▶ **INPUT FOR THIS TASK**:

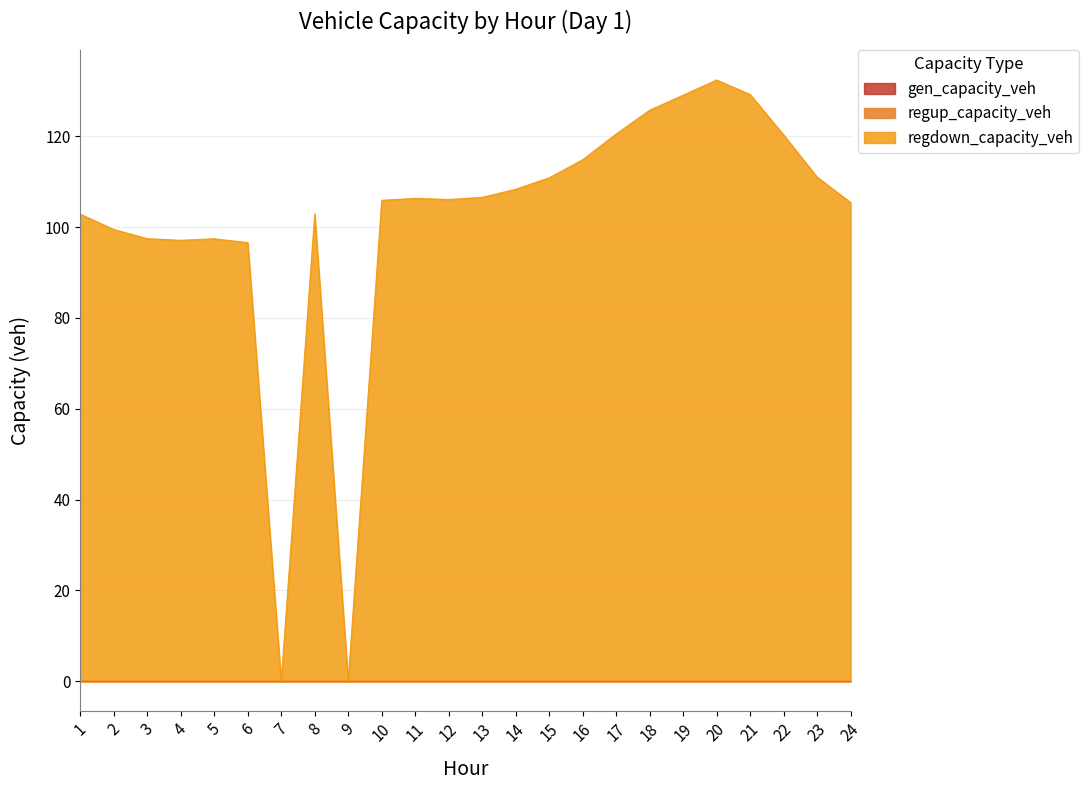

Reading left to right, extract all data points from this chart.

gen_capacity_veh: 0.0	0.0	0.0	0.0	0.0	0.0	0.0	0.0	0.0	0.0	0.0	0.0	0.0	0.0	0.0	0.0	0.0	0.0	0.0	0.0	0.0	0.0	0.0	0.0
regup_capacity_veh: 0.0	0.0	0.0	0.0	0.0	0.0	0.0	0.0	0.0	0.0	0.0	0.0	0.0	0.0	0.0	0.0	0.0	0.0	0.0	0.0	0.0	0.0	0.0	0.0
regdown_capacity_veh: 102.8	99.5	97.4	97.1	97.4	96.6	0.0	102.9	0.0	105.9	106.3	106.1	106.5	108.3	110.8	114.8	120.5	125.7	129.0	132.4	129.2	120.3	111.0	105.4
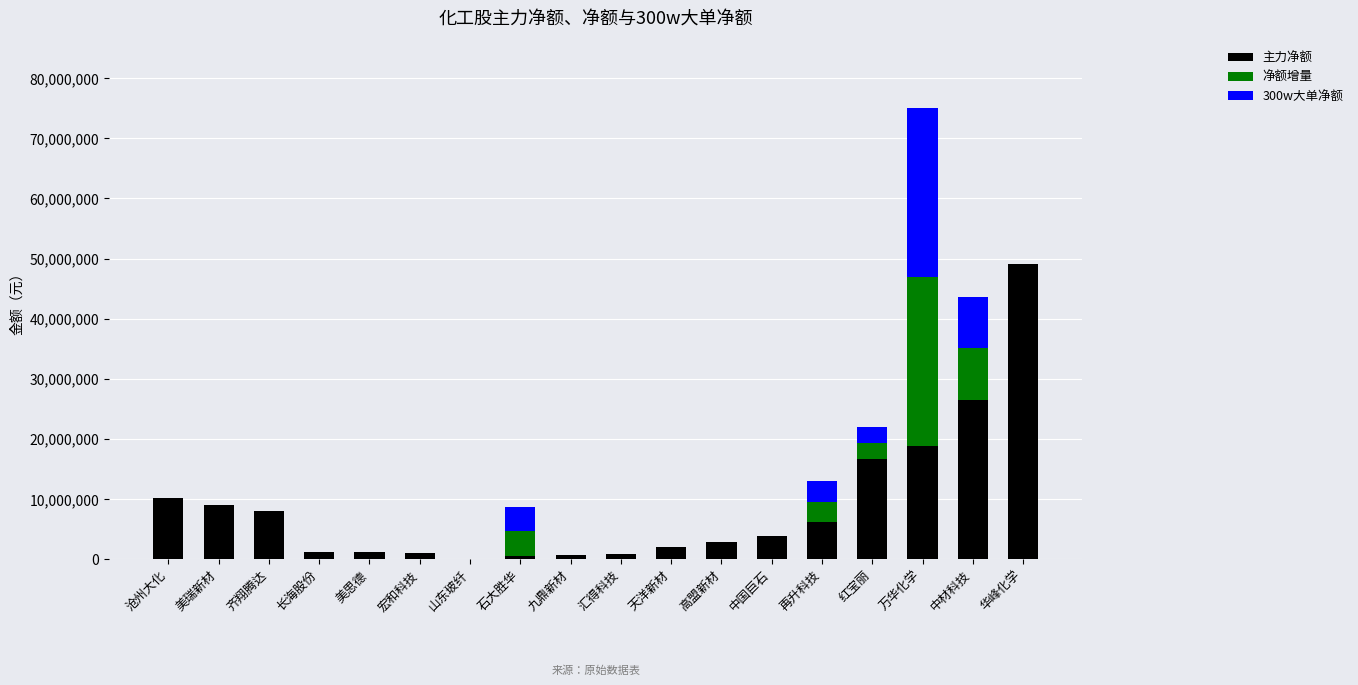

At which category is the sum across all series the highest?

万华化学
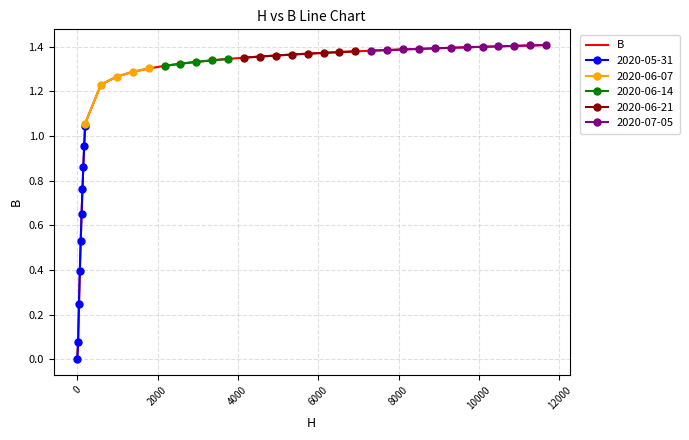

True or false: there are more than 2 points higher than both neighbors.

False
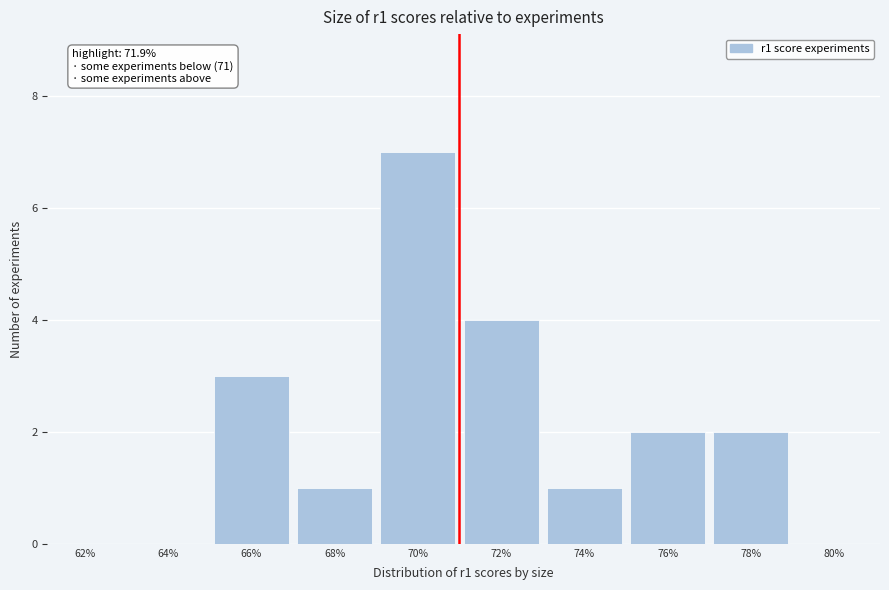

Reading left to right, what are all the values shown in this chart?

62%=0	64%=0	66%=3	68%=1	70%=7	72%=4	74%=1	76%=2	78%=2	80%=0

▶ **WHAT IS BEING ASKED**:
How many lines in the data above contain the string "right"? Reply with the number alone.

▶ **REPLY TO THE TASK**:
2